Names are such a tremendous part of our identity, both for what they tell and what what they conceal - my own longstanding reservations about taking my husband's name have always been about losing that last thread to a family name that is actually not a longstanding name, but one that my father picked, practically from a hat, when he changed our surname (long story) when I was two. No history to the name, and one that reveals nothing of my family's history, but still - MY name, and my father's name and the only one that I knew. One that I put my identity onto and into. So reluctant to let it go.
Jewish names are also funny because so many of them were changed upon arrival. The Gluhovkies became the G*ld's, a name I was only TOO happy to ditch when I married.
I suspect you haven't so much lost that identity but rather added to it and changed it.

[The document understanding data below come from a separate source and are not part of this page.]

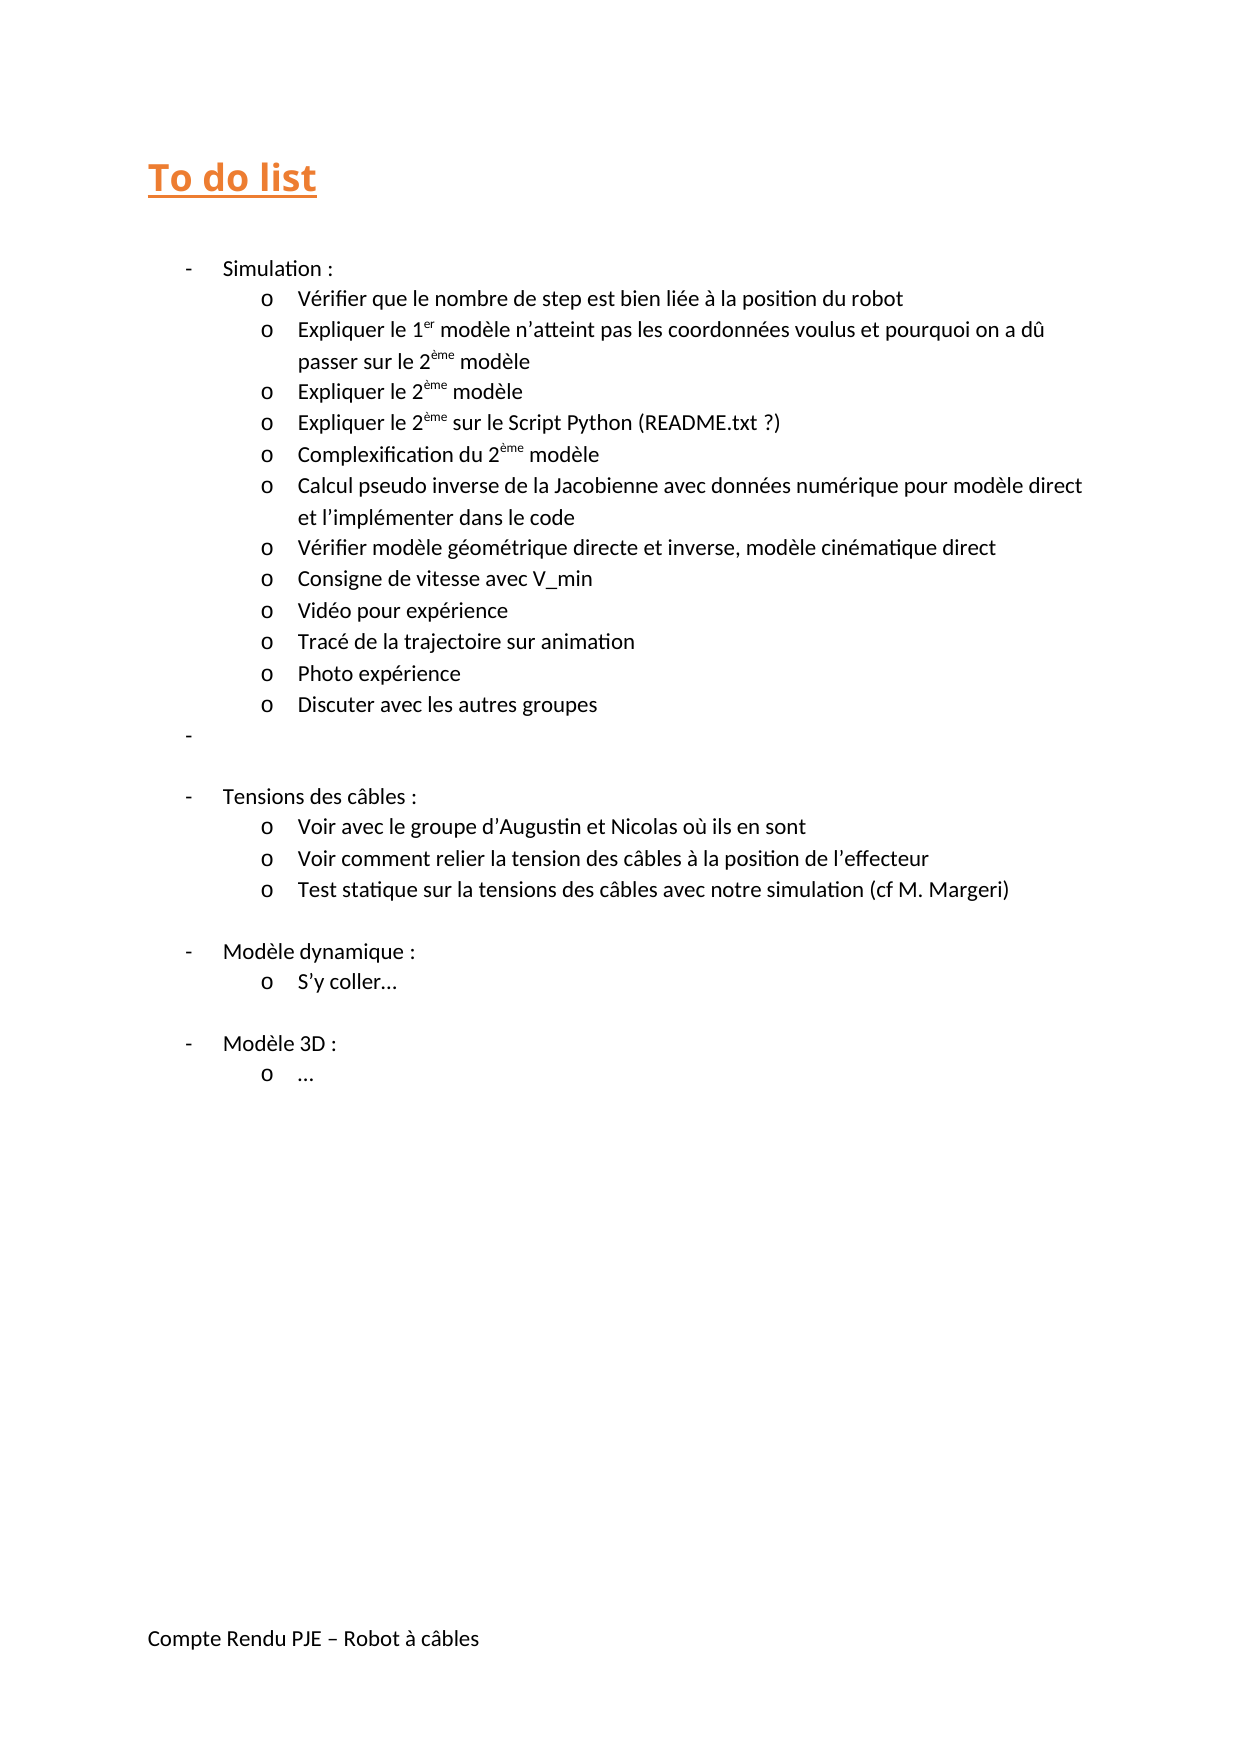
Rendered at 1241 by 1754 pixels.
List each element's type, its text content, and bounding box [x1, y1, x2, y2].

list S’y coller… [260, 967, 1093, 996]
list Voir comment relier la tension des câbles à la position de l’effecteur [260, 844, 1093, 873]
list Calcul pseudo inverse de la Jacobienne avec données numérique pour modèle direct et l’implémenter dans le code [260, 471, 1093, 531]
list Consigne de vitesse avec V_min [260, 564, 1093, 593]
list Vérifier modèle géométrique directe et inverse, modèle cinématique direct [260, 533, 1093, 562]
list Expliquer le 2ème modèle [260, 377, 1093, 406]
list Test statique sur la tensions des câbles avec notre simulation (cf M. Margeri) [260, 875, 1093, 904]
list Voir avec le groupe d’Augustin et Nicolas où ils en sont [260, 812, 1093, 841]
text To do list [148, 152, 1093, 203]
list Complexification du 2ème modèle [260, 440, 1093, 469]
list Discuter avec les autres groupes [260, 690, 1093, 719]
list Expliquer le 1er modèle n’atteint pas les coordonnées voulus et pourquoi on a dû passer sur le 2ème modèle [260, 315, 1093, 375]
list Modèle dynamique : [185, 937, 1093, 965]
list Vérifier que le nombre de step est bien liée à la position du robot [260, 284, 1093, 313]
list Photo expérience [260, 659, 1093, 688]
list Expliquer le 2ème sur le Script Python (README.txt ?) [260, 408, 1093, 438]
list Tracé de la trajectoire sur animation [260, 627, 1093, 656]
list Vidéo pour expérience [260, 596, 1093, 625]
list Simulation : [185, 254, 1093, 282]
list Modèle 3D : [185, 1029, 1093, 1057]
list … [260, 1059, 1093, 1088]
list Tensions des câbles : [185, 782, 1093, 810]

Cultural identity is a fickle thing, a process really. I'm mixed too, a 'not quite' girl. You never actually arrive at finality, in my experience. Everything changes over time, marbleizing sometimes, others not. Your Jewishness is always and already transcribed onto the fabric of your life, and if you remember to be concious of it it will always be present to yourself and everyone else in various ways.
Remember that it's *yours*, and no one else has the authority to authenticate it. Nobody gets to tell you what being Jewish means, or what a Jewish woman ought to look or sound like or be named as.

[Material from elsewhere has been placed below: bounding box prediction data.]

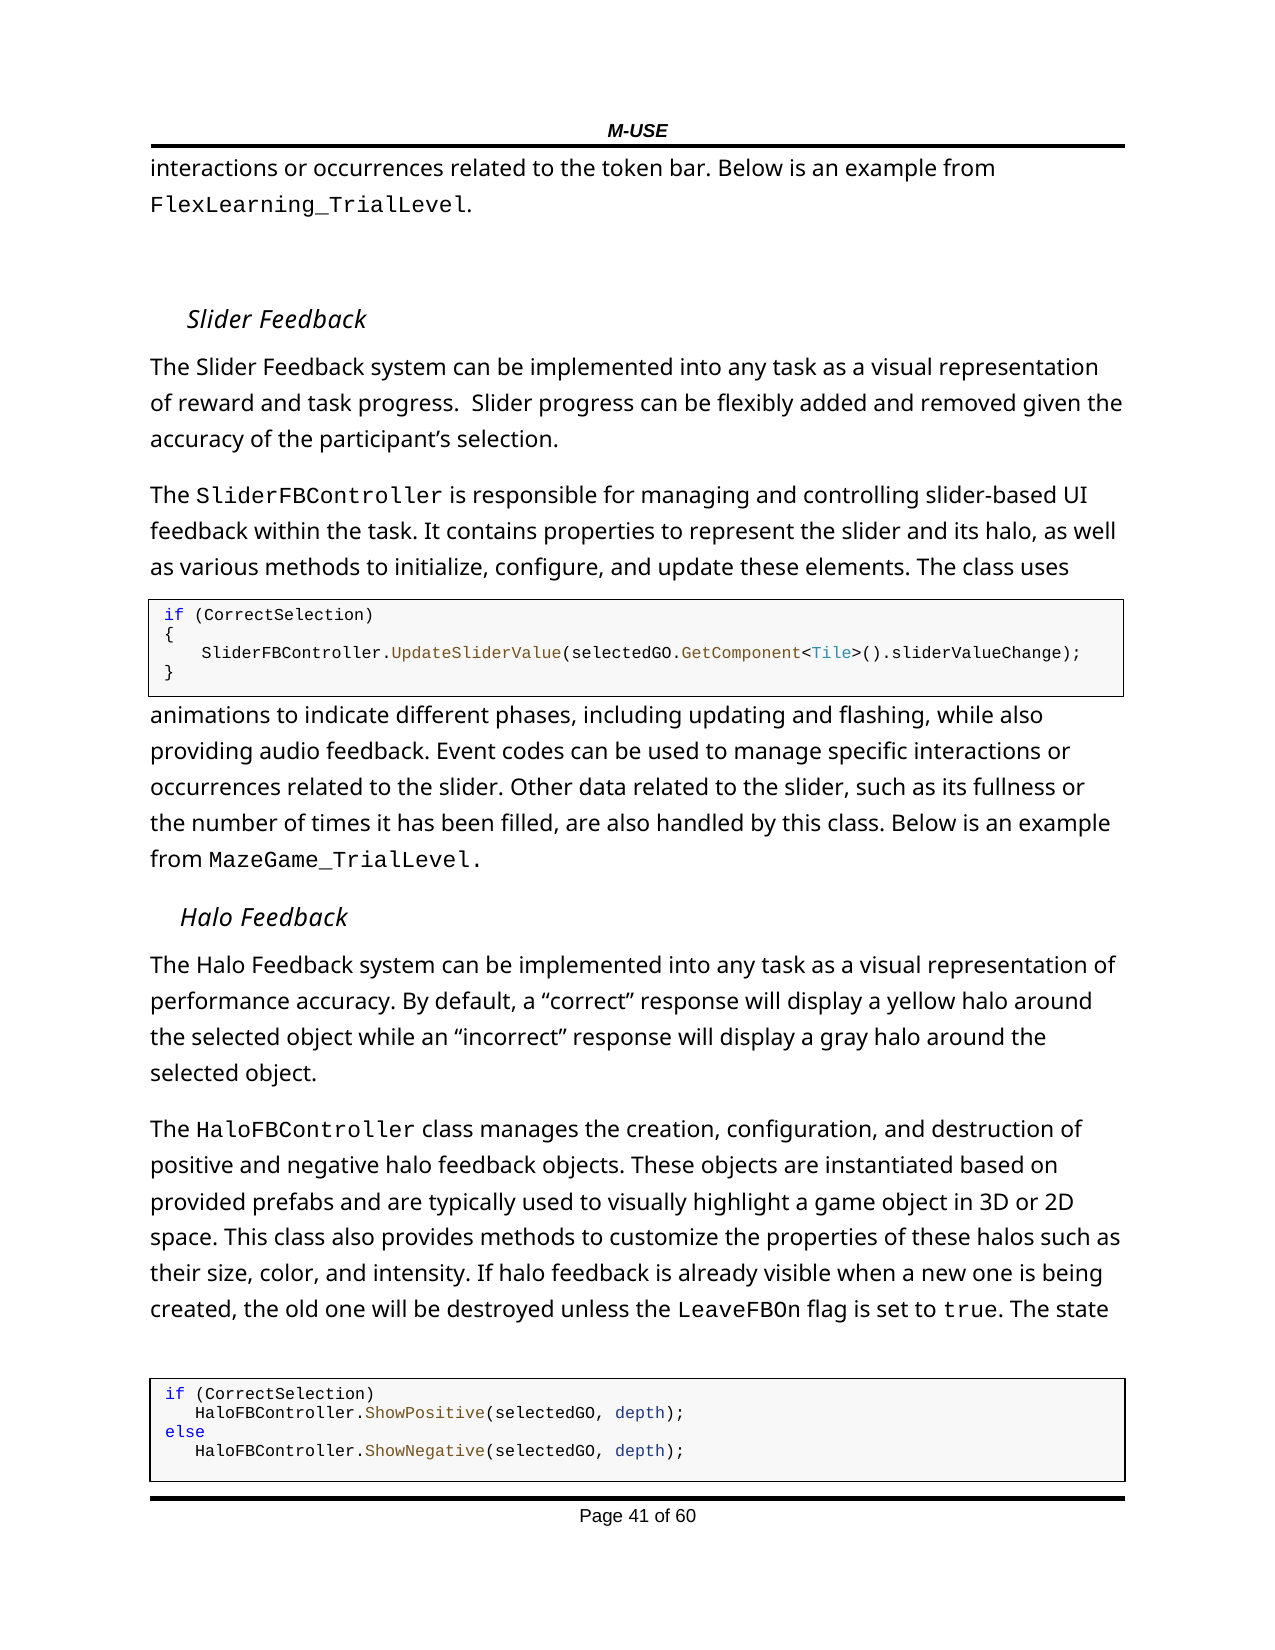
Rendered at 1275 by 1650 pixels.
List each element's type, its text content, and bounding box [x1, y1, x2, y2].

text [150, 152, 1125, 219]
text The SliderFBController is responsible for managing and controlling slider-based UI feedback within the task. It contains properties to represent the slider and its halo, as well as various methods to initialize, configure, and update these elements. The class uses animations to indicate different phases, including updating and flashing, while also providing audio feedback. Event codes can be used to manage specific interactions or occurrences related to the slider. Other data related to the slider, such as its fullness or the number of times it has been filled, are also handled by this class. Below is an example from MazeGame_TrialLevel. [150, 479, 1125, 874]
subtitle Halo Feedback [179, 900, 1125, 934]
text The Slider Feedback system can be implemented into any task as a visual representation of reward and task progress. Slider progress can be flexibly added and removed given the accuracy of the participant’s selection. [150, 351, 1125, 454]
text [150, 1113, 1125, 1324]
subtitle Slider Feedback [179, 302, 1125, 336]
text The Halo Feedback system can be implemented into any task as a visual representation of performance accuracy. By default, a “correct” response will display a yellow halo around the selected object while an “incorrect” response will display a gray halo around the selected object. [150, 949, 1125, 1088]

Thanks for this post. It rocked.
Karen, GORGEOUS Karen, we are mirror images, I think.
My father, not Jewish. My mother, half-Jewish, but the "wrong" half, as it was her father who was Jewish, not her mother, and Judaism is matrilineal. And my mother's mother? A DAR!

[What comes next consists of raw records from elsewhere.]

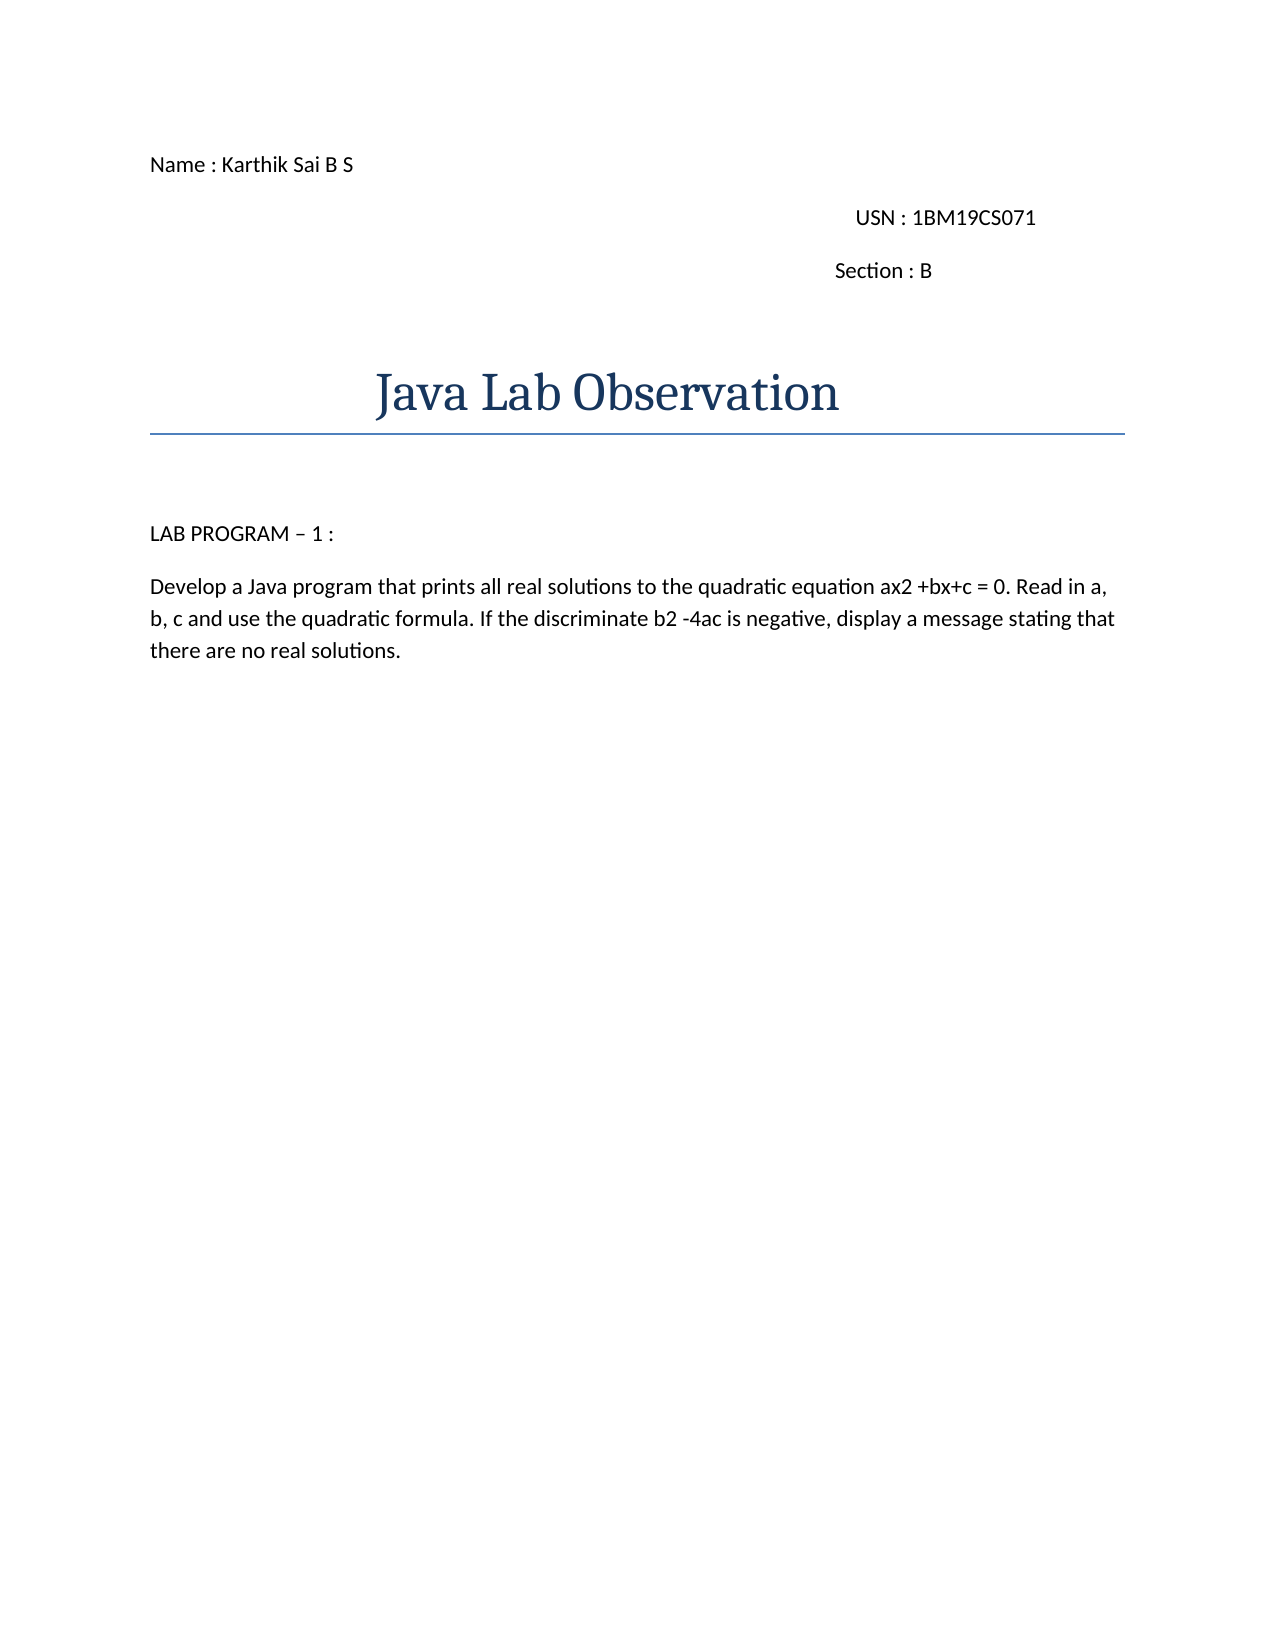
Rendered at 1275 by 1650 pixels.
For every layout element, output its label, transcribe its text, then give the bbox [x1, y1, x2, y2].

text Name : Karthik Sai B S [150, 150, 1125, 178]
title Java Lab Observation [150, 362, 1125, 433]
text LAB PROGRAM – 1 : [150, 519, 1125, 547]
text Develop a Java program that prints all real solutions to the quadratic equation ax2 +bx+c = 0. Read in a, b, c and use the quadratic formula. If the discriminate b2 -4ac is negative, display a message stating that there are no real solutions. [150, 572, 1125, 664]
text USN : 1BM19CS071 [150, 203, 1125, 231]
text Section : B [150, 256, 1125, 284]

I've lost something I can't define through taking my husband's name, but it's not an essential something. I think I carry my mishmosh of ethnic identities inside me, and I believe that there's no question that I have the character I do because of the history of those who came before me.
We've moved a great deal too [Navy brats] and my parents were of different faiths, as are myself and my husband. There must be a middle path, but I'm not entirely sure where that might be.
Best wishes
Lovely post. And lovely YOU, too - how pretty are YOU?
What a beautiful photo...and a thought provoking post. My MIL was born in Hungary in 1936 to Jewish parents, but they chose to christen their children in a Catholic church to help them survive. I know that her mom continued to go to temple on the high holidays, but they really gave most of it up. So that is part of my children's heritage, but I don't have any idea how to impart that to them....
Tee hee! Yes my sister is VERY pretty! Hurrah!
I love this post Karen. I feel similarly at times. I think I've just forged ahead and claimed some of the traditions as mom did, but sometimes I feel like an imposter...other times like it's just right.
One more reason I wish we lived closer...we could celebrate times like Pesach together. I'll have to rework my Seder to be more child friendly next year. I may call you for ideas....
You know, Justin thinks it's so sad that I gave up our my last name when we married. He loves the heritage and the sheer beauty of the name. It's something I want my daughters to know.
Really, really can need to get Dad on camera.
We place a lot of who we are into our names, which is why mine will never change. We (British, Canadians, Americans, former colonies) are unusual in that we expect women to give up their surnames. An Italian or Polish woman would never even DREAM of it, quite right too.
We are not chattels & children do not have nervous breakdowns if their mummy has a different name to them.
Do I feel so strongly about my surname because I am Jewish? No, my father is a gentile, I have a very Catholic last name, but I feel strongly about it because it is mine. It is part of my father I will carry forever.